I believe that whole incident was a test to see what I would do. The old, colored fool could have easily placed the nails in the road quietly and I never would have noticed it.
Some time later, I was sitting in a chair near the fence line and probably had dozed off. (Pittsburg in the summer was about 80-100 degrees and there was no shade where I was) As a truck was leaving the plant, one of the picketers tossed a paper bag with some type of sharp object under the tires and it blew out one of them.
The driver described one of the old geezers who was a regular picketer. After his act of vandalism, the geezer was never there again.
On several occasion, the unionists tried to get sympathy for their cause by attempting to portray themselves as victims.

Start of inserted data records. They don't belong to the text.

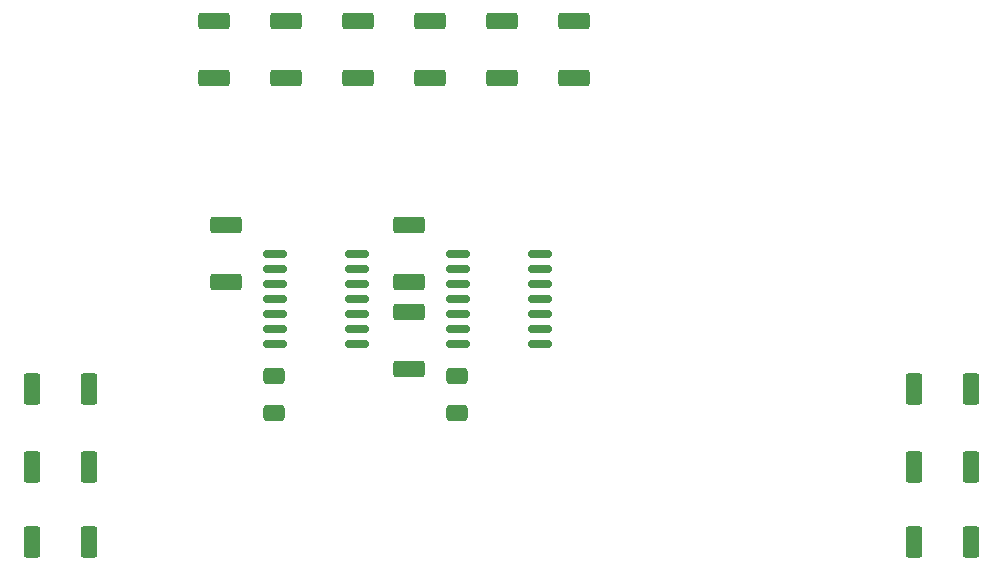
<source format=gtp>
%TF.GenerationSoftware,KiCad,Pcbnew,(6.0.1)*%
%TF.CreationDate,2022-11-09T22:58:21+01:00*%
%TF.ProjectId,stepgen_differential_bob,73746570-6765-46e5-9f64-696666657265,rev?*%
%TF.SameCoordinates,Original*%
%TF.FileFunction,Paste,Top*%
%TF.FilePolarity,Positive*%
%FSLAX46Y46*%
G04 Gerber Fmt 4.6, Leading zero omitted, Abs format (unit mm)*
G04 Created by KiCad (PCBNEW (6.0.1)) date 2022-11-09 22:58:21*
%MOMM*%
%LPD*%
G01*
G04 APERTURE LIST*
G04 Aperture macros list*
%AMRoundRect*
0 Rectangle with rounded corners*
0 $1 Rounding radius*
0 $2 $3 $4 $5 $6 $7 $8 $9 X,Y pos of 4 corners*
0 Add a 4 corners polygon primitive as box body*
4,1,4,$2,$3,$4,$5,$6,$7,$8,$9,$2,$3,0*
0 Add four circle primitives for the rounded corners*
1,1,$1+$1,$2,$3*
1,1,$1+$1,$4,$5*
1,1,$1+$1,$6,$7*
1,1,$1+$1,$8,$9*
0 Add four rect primitives between the rounded corners*
20,1,$1+$1,$2,$3,$4,$5,0*
20,1,$1+$1,$4,$5,$6,$7,0*
20,1,$1+$1,$6,$7,$8,$9,0*
20,1,$1+$1,$8,$9,$2,$3,0*%
G04 Aperture macros list end*
%ADD10RoundRect,0.150000X0.837500X0.150000X-0.837500X0.150000X-0.837500X-0.150000X0.837500X-0.150000X0*%
%ADD11RoundRect,0.250000X-0.650000X0.412500X-0.650000X-0.412500X0.650000X-0.412500X0.650000X0.412500X0*%
%ADD12RoundRect,0.249999X-0.450001X-1.075001X0.450001X-1.075001X0.450001X1.075001X-0.450001X1.075001X0*%
%ADD13RoundRect,0.249999X1.075001X-0.450001X1.075001X0.450001X-1.075001X0.450001X-1.075001X-0.450001X0*%
%ADD14RoundRect,0.249999X-1.075001X0.450001X-1.075001X-0.450001X1.075001X-0.450001X1.075001X0.450001X0*%
G04 APERTURE END LIST*
D10*
%TO.C,U1*%
X45641500Y-28702000D03*
X45641500Y-27432000D03*
X45641500Y-26162000D03*
X45641500Y-24892000D03*
X45641500Y-23622000D03*
X45641500Y-22352000D03*
X45641500Y-21082000D03*
X38716500Y-21082000D03*
X38716500Y-22352000D03*
X38716500Y-23622000D03*
X38716500Y-24892000D03*
X38716500Y-26162000D03*
X38716500Y-27432000D03*
X38716500Y-28702000D03*
%TD*%
D11*
%TO.C,C2*%
X23114000Y-31457500D03*
X23114000Y-34582500D03*
%TD*%
D12*
%TO.C,R4*%
X77356000Y-39116000D03*
X82156000Y-39116000D03*
%TD*%
D13*
%TO.C,R10*%
X18049000Y-6210000D03*
X18049000Y-1410000D03*
%TD*%
%TO.C,R9*%
X48529000Y-6210000D03*
X48529000Y-1410000D03*
%TD*%
D11*
%TO.C,C1*%
X38608000Y-31457500D03*
X38608000Y-34582500D03*
%TD*%
D12*
%TO.C,R3*%
X2680000Y-39116000D03*
X7480000Y-39116000D03*
%TD*%
D13*
%TO.C,R14*%
X34544000Y-30848000D03*
X34544000Y-26048000D03*
%TD*%
D14*
%TO.C,R13*%
X34544000Y-18682000D03*
X34544000Y-23482000D03*
%TD*%
D13*
%TO.C,R11*%
X24145000Y-6210000D03*
X24145000Y-1410000D03*
%TD*%
%TO.C,R7*%
X36337000Y-6200000D03*
X36337000Y-1400000D03*
%TD*%
D12*
%TO.C,R6*%
X77356000Y-32512000D03*
X82156000Y-32512000D03*
%TD*%
D13*
%TO.C,R8*%
X42433000Y-6200000D03*
X42433000Y-1400000D03*
%TD*%
D12*
%TO.C,R1*%
X2680000Y-32512000D03*
X7480000Y-32512000D03*
%TD*%
D13*
%TO.C,R12*%
X30241000Y-6210000D03*
X30241000Y-1410000D03*
%TD*%
D10*
%TO.C,U2*%
X30147500Y-28702000D03*
X30147500Y-27432000D03*
X30147500Y-26162000D03*
X30147500Y-24892000D03*
X30147500Y-23622000D03*
X30147500Y-22352000D03*
X30147500Y-21082000D03*
X23222500Y-21082000D03*
X23222500Y-22352000D03*
X23222500Y-23622000D03*
X23222500Y-24892000D03*
X23222500Y-26162000D03*
X23222500Y-27432000D03*
X23222500Y-28702000D03*
%TD*%
D12*
%TO.C,R5*%
X2680000Y-45466000D03*
X7480000Y-45466000D03*
%TD*%
%TO.C,R2*%
X77356000Y-45466000D03*
X82156000Y-45466000D03*
%TD*%
D14*
%TO.C,R15*%
X19050000Y-18682000D03*
X19050000Y-23482000D03*
%TD*%
M02*

</source>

One day, as I was pacing along the fence line, when my back was turned I heard a thump behind me near the unionist’s vehicles. “Cowboy” came over to me and pointed out that one of the unionists’ vehicles was struck by a ball bearing, which shattered a window. Cowboy said the ball bearing came “right past my head”, barely missing me before hitting the car.

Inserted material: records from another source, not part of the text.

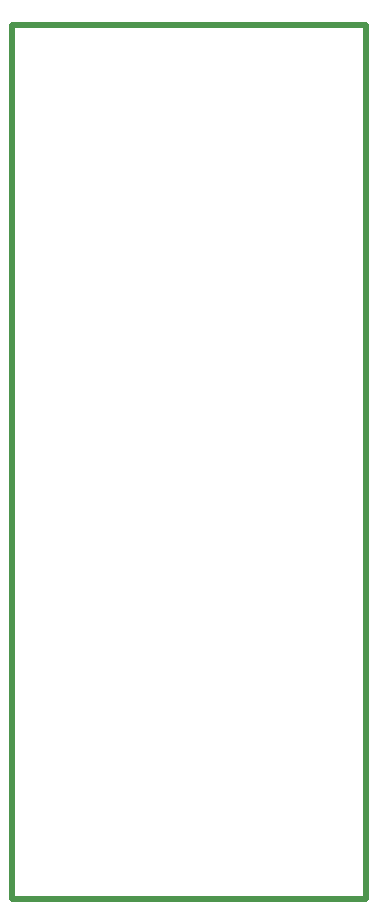
<source format=gbr>
G04 #@! TF.GenerationSoftware,KiCad,Pcbnew,(5.1.4)-1*
G04 #@! TF.CreationDate,2020-01-13T16:44:49+01:00*
G04 #@! TF.ProjectId,USBKeyAdapter,5553424b-6579-4416-9461-707465722e6b,1.0*
G04 #@! TF.SameCoordinates,Original*
G04 #@! TF.FileFunction,Profile,NP*
%FSLAX46Y46*%
G04 Gerber Fmt 4.6, Leading zero omitted, Abs format (unit mm)*
G04 Created by KiCad (PCBNEW (5.1.4)-1) date 2020-01-13 16:44:49*
%MOMM*%
%LPD*%
G04 APERTURE LIST*
%ADD10C,0.500000*%
G04 APERTURE END LIST*
D10*
X112000000Y-131000000D02*
X112000000Y-57000000D01*
X142000000Y-131000000D02*
X112000000Y-131000000D01*
X142000000Y-57000000D02*
X142000000Y-131000000D01*
X112000000Y-57000000D02*
X142000000Y-57000000D01*
M02*

</source>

I call “B.S.!” on that one.
One: I was standing near a chain link fence which was about 2-3 feet taller than me.
Two: the nearest plant worker was probably about 100+ yards away. In other words, a worker, presumably using a slingshot would have had to have been accurate enough to hit a vehicle window at a hundred yards and lucky enough to miss the links in the fence.
On another day, a truck driver was approaching the plant and a unionist thug (who I’ll call Alan Henderson, A.H. for short) stood by the side of the road shouting “SCAB, SCAB, SCAB!” at him. The driver jerked the truck toward the A.H. and then back toward the road. The A.H. ran over to me and asked if I saw what just happened. I told him I did and he went back to the other unionists.
Several minutes later, an ambulance can screaming up to the unionists and A.H., who had just several minutes earlier ran up to me, was now lying on his back and claiming the truck had hit him. When the police arrived, he told them I could tell them what happened, if “I” would tell the truth. Ironic.
Obviously I couldn’t actually see if the truck hit him or not from where I was standing, but usually when a Mack truck hits someone, they aren’t able to walk all that well.
I did get a laugh one day when “Cowboy” was telling a CHP officer how some talk show host was going to give the CHP what for, for how they were treating the unionists (i.e., preventing them from damaging property, harassing plant workers).
Cowboy told the officer, He (I don’t recall the host’s name) took on Governor Deukmejian, now he was going to take on the CHP. The officer asked him, “Is Deukmejian still Governor?” Cowboy: “Yeah”. CHP Officer, “and we’ll still be the CHP”. That shut up Cowboy for a while.
I never did find out the final outcome of the USS Posco-Unionist Thug dispute. I ended up getting a better job.
That incident turned me against unions and I now only see them as a sometimes necessary evil, and that their power needs to be diminished.
The recent antics of the unionist thugs in Wisconsin and the antics of SEIU only confirm my opinion.